WORK ORDER | Since pictures are not wanted in the copy, output only the rest of each record exactly.

BEGIN INFORMATION GIVEN

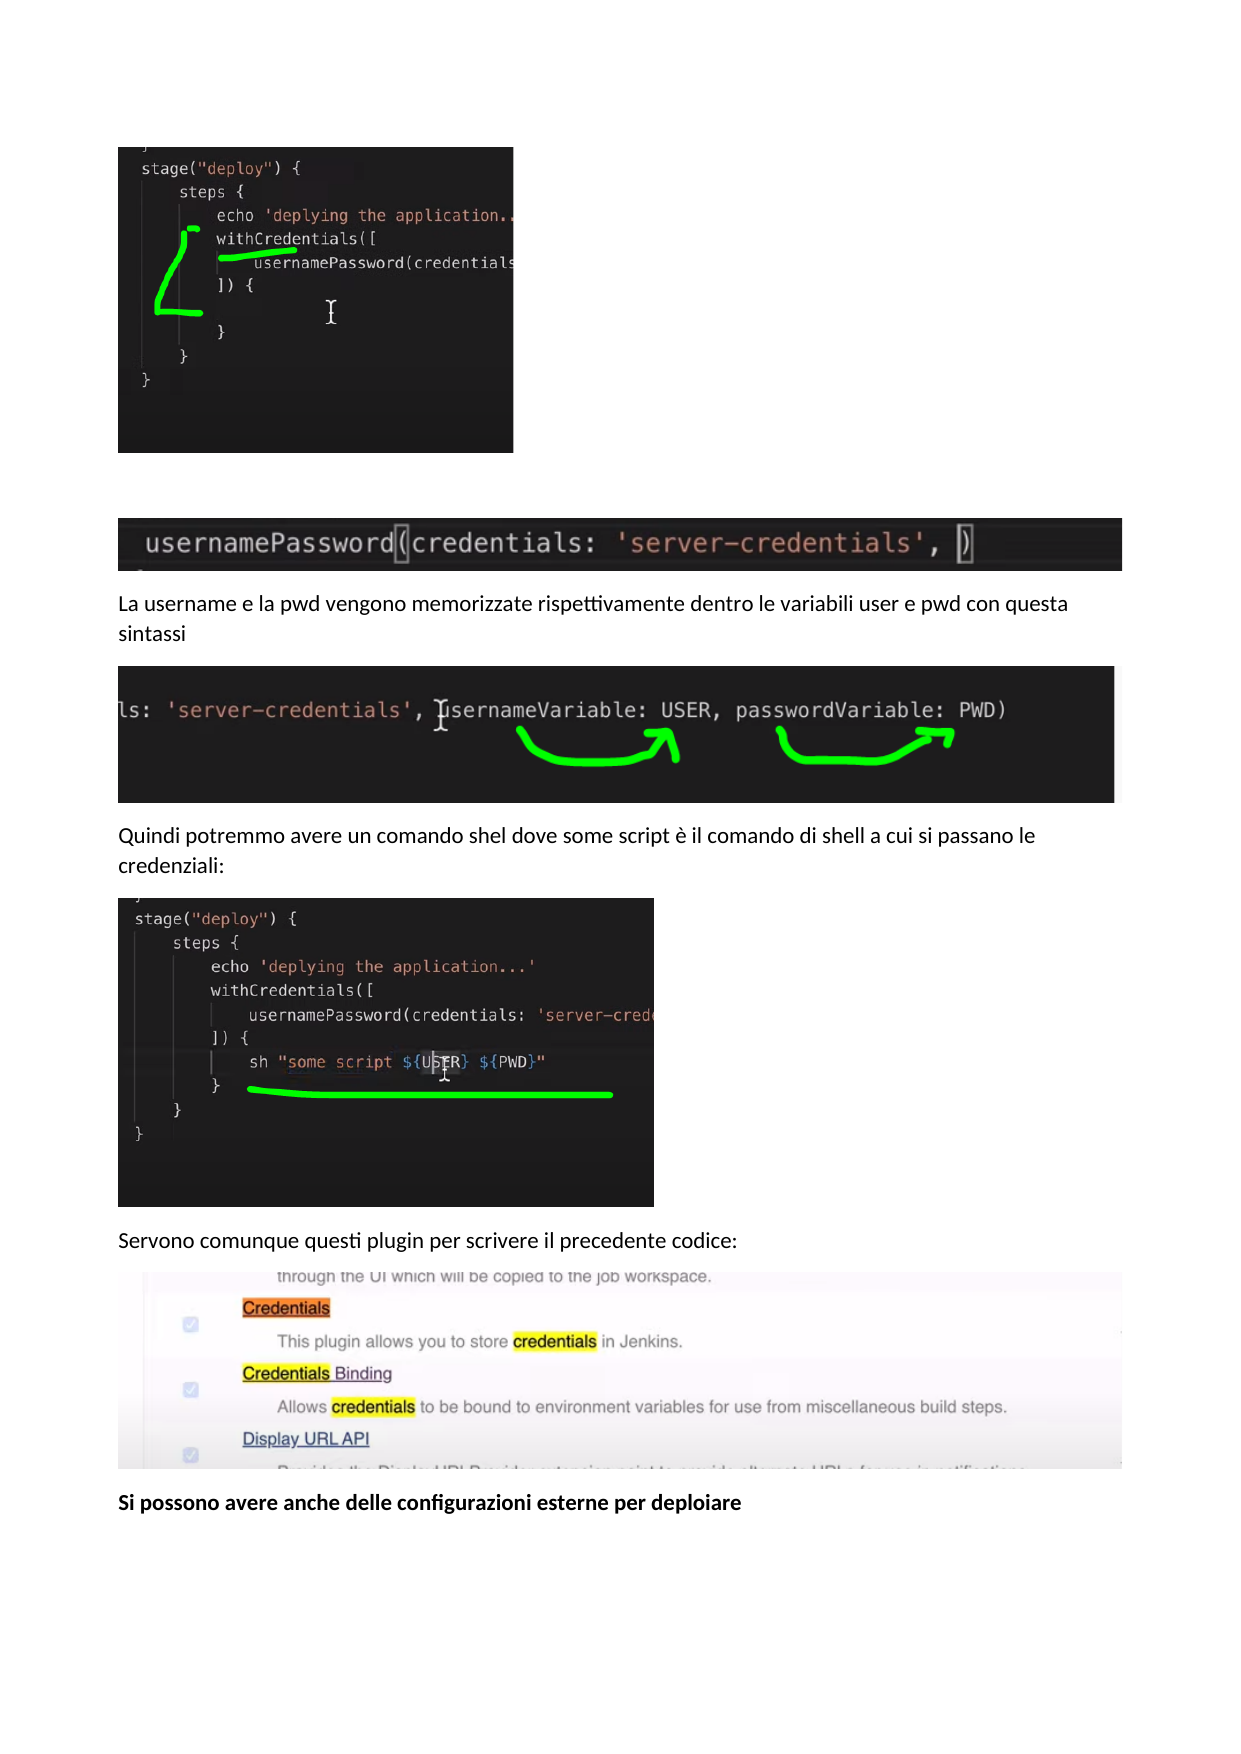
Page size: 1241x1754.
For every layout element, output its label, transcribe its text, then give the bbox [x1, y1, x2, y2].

text La username e la pwd vengono memorizzate rispettivamente dentro le variabili user e pwd con questa sintassi [118, 589, 1122, 647]
picture [118, 1272, 1123, 1469]
text Si possono avere anche delle configurazioni esterne per deploiare [118, 1488, 1122, 1516]
picture [118, 666, 1123, 803]
picture [118, 147, 514, 453]
picture [118, 518, 1123, 571]
picture [118, 898, 654, 1207]
text Quindi potremmo avere un comando shel dove some script è il comando di shell a cui si passano le credenziali: [118, 821, 1122, 879]
text Servono comunque questi plugin per scrivere il precedente codice: [118, 1226, 1122, 1254]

END INFORMATION GIVEN

ANSWER BELOW |
Page size: 1241x1754.
For every layout element, output its label, transcribe its text, then give the bbox [x1, y1, x2, y2].

text La username e la pwd vengono memorizzate rispettivamente dentro le variabili user e pwd con questa sintassi [118, 589, 1122, 647]
picture [118, 1272, 1123, 1469]
text Si possono avere anche delle configurazioni esterne per deploiare [118, 1488, 1122, 1516]
picture [118, 666, 1123, 803]
picture [118, 147, 514, 453]
picture [118, 518, 1123, 571]
picture [118, 898, 654, 1207]
text Quindi potremmo avere un comando shel dove some script è il comando di shell a cui si passano le credenziali: [118, 821, 1122, 879]
text Servono comunque questi plugin per scrivere il precedente codice: [118, 1226, 1122, 1254]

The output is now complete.